James R. Barth and Gerard Caprio, Jr.


This chapter re-examines the role of financial regulation and supervision in economic development, which, given concerns over international agreements and skepticism about the efficacy of regulation in banking in particular, seems timely. Historically, banking has developed and attempts have been made to stabilize it through a few rules, notably those that encouraged diversification and contained disincentives toward excessively risky activities, so that bankers were not just gambling with “other people’s money”. After reviewing the economic rationale for interventions in finance and briefly discussing the role of political economy factors in the policies adopted, the chapter reviews regulations to assess what has worked or failed, both historically and recently. It also examines differences in bank structure and regulatory environment across countries at different income levels and discusses recent innovations in finance that might affect the role banks play in the years ahead, noting significant variation in many conditioning factors and outcomes.

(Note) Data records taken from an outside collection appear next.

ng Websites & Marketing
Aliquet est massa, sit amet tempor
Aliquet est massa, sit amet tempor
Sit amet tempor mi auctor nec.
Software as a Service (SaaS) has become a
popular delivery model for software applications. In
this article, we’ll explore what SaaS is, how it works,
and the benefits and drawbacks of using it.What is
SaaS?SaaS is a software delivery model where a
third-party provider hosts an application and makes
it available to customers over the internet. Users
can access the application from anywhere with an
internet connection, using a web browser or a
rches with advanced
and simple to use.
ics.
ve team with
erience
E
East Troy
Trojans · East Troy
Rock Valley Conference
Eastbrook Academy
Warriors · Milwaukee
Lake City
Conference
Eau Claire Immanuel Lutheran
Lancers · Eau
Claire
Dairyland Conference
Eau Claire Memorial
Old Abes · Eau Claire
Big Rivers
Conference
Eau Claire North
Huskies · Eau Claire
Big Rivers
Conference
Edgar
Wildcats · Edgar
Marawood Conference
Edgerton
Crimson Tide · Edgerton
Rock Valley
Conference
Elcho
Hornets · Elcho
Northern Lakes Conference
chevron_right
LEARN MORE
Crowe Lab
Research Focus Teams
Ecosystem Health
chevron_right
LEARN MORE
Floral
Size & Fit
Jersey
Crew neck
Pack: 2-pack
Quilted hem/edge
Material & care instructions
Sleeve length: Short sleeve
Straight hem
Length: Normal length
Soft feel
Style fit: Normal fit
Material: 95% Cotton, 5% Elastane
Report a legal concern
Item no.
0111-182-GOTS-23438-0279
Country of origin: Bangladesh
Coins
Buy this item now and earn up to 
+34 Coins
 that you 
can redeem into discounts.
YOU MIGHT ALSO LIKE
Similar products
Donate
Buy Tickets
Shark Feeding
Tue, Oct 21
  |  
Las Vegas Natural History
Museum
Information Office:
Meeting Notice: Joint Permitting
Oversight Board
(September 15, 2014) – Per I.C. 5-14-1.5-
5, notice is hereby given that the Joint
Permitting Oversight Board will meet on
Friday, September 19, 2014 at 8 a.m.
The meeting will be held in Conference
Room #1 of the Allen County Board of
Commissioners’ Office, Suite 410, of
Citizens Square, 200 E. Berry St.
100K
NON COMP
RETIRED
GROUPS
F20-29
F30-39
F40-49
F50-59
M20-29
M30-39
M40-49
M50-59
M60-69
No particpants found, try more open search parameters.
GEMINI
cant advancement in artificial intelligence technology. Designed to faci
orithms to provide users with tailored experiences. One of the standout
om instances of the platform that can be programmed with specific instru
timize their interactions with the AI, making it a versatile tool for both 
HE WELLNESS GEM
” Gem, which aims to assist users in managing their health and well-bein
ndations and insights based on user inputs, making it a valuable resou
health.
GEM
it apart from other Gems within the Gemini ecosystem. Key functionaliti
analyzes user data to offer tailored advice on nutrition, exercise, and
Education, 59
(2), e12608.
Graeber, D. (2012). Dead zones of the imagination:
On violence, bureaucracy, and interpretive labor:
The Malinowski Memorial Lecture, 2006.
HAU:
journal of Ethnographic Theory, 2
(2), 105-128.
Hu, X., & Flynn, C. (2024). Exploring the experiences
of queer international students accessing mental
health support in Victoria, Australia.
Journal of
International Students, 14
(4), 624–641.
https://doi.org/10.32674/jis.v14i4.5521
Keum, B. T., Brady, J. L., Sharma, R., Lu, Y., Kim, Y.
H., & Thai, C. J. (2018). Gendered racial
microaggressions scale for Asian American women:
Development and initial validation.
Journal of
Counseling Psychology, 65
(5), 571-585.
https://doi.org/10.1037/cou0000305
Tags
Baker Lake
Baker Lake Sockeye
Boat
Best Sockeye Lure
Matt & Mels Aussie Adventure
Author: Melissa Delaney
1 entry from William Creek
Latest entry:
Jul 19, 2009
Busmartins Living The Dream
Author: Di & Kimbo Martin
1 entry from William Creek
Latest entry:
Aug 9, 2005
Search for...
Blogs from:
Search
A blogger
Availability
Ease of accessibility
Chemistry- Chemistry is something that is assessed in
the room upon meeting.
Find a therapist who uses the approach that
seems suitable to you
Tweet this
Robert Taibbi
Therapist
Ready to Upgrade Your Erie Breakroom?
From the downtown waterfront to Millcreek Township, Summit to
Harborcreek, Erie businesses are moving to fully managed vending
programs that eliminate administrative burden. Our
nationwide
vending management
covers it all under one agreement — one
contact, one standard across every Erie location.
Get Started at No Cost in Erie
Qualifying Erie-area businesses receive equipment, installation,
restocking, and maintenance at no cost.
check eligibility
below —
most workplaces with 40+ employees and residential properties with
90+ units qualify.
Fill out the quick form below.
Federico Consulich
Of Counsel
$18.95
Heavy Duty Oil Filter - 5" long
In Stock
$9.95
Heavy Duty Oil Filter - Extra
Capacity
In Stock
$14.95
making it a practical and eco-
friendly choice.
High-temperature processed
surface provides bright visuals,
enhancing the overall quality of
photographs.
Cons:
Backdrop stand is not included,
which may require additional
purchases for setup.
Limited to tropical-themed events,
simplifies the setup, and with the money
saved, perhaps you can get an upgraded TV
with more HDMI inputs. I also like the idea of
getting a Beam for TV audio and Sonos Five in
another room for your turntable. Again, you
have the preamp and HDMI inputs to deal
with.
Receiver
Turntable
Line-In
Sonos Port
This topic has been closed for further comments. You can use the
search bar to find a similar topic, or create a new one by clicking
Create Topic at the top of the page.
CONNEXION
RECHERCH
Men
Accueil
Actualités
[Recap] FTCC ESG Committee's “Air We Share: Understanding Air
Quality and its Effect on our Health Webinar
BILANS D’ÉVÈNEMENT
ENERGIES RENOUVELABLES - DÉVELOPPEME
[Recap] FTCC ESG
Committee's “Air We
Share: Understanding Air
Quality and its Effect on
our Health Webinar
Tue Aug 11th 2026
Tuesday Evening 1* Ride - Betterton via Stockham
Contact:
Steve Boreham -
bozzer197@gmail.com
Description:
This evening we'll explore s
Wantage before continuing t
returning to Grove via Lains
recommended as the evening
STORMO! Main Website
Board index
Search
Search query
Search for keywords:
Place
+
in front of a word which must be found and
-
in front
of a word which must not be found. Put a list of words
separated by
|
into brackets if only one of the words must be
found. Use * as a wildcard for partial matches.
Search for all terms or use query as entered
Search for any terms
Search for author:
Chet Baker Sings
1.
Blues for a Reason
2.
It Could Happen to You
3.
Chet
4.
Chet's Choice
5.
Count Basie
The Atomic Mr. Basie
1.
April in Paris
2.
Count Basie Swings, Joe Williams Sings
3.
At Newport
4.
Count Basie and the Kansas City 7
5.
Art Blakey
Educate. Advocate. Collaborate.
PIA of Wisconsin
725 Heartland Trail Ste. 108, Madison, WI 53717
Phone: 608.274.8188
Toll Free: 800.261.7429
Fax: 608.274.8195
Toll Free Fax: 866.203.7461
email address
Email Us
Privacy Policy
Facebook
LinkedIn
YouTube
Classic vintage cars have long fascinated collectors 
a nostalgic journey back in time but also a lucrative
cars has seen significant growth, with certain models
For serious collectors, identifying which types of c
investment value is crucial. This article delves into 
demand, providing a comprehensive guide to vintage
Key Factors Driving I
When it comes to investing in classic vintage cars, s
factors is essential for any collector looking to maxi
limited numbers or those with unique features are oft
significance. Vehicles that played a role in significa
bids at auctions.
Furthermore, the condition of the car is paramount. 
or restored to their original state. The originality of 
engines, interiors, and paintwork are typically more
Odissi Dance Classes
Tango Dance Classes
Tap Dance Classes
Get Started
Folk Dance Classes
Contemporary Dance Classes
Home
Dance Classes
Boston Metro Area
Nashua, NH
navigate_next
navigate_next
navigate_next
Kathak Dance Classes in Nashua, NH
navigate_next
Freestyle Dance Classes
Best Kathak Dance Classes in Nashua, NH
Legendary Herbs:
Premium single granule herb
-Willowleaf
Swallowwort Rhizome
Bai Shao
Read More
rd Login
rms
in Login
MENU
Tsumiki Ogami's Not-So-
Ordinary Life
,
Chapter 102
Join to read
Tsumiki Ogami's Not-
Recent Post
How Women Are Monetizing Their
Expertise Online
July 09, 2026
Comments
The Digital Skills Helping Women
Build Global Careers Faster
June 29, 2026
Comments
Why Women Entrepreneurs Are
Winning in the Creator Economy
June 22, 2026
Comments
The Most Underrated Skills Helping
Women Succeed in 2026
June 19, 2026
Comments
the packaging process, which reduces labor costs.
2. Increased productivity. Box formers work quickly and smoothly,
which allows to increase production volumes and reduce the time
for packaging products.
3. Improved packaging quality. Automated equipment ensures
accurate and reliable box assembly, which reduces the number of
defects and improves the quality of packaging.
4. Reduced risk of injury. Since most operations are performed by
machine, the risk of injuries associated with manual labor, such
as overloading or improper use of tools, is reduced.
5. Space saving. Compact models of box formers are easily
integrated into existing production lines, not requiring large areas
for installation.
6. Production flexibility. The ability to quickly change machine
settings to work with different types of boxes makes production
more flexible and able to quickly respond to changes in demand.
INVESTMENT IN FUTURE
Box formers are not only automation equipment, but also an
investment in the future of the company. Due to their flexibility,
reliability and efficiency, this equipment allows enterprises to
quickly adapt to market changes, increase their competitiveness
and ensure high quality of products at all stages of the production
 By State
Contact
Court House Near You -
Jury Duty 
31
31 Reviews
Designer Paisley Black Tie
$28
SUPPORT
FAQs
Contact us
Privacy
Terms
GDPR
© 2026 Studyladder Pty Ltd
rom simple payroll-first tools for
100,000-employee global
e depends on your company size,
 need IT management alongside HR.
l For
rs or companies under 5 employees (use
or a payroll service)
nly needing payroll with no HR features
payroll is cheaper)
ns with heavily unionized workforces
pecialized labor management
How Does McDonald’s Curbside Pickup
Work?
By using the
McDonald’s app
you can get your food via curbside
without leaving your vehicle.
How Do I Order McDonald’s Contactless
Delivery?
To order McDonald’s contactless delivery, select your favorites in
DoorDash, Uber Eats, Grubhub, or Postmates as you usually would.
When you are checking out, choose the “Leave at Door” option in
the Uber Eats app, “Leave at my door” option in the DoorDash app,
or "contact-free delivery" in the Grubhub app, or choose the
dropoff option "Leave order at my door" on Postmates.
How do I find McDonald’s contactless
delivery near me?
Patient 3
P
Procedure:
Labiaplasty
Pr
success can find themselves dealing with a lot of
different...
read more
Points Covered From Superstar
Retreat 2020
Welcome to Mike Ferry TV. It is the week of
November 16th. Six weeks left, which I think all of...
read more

Last, the chapter puts forth some principles and approaches that bank regulators might adopt to achieve the goal of deep, liquid and stable banking systems, avoiding the overly complex, one-size-fits-all approach that is now popular in high-income countries. Changing technology offers new possibilities to increase access to financial services for people worldwide and with it financial and economic development. While the regulatory community views safety and soundness considerations as primary, those without access to finance understandably want to gain entry, and officials should be alert to increasing the benefits to such persons from new financial technology and not just focus on the risks.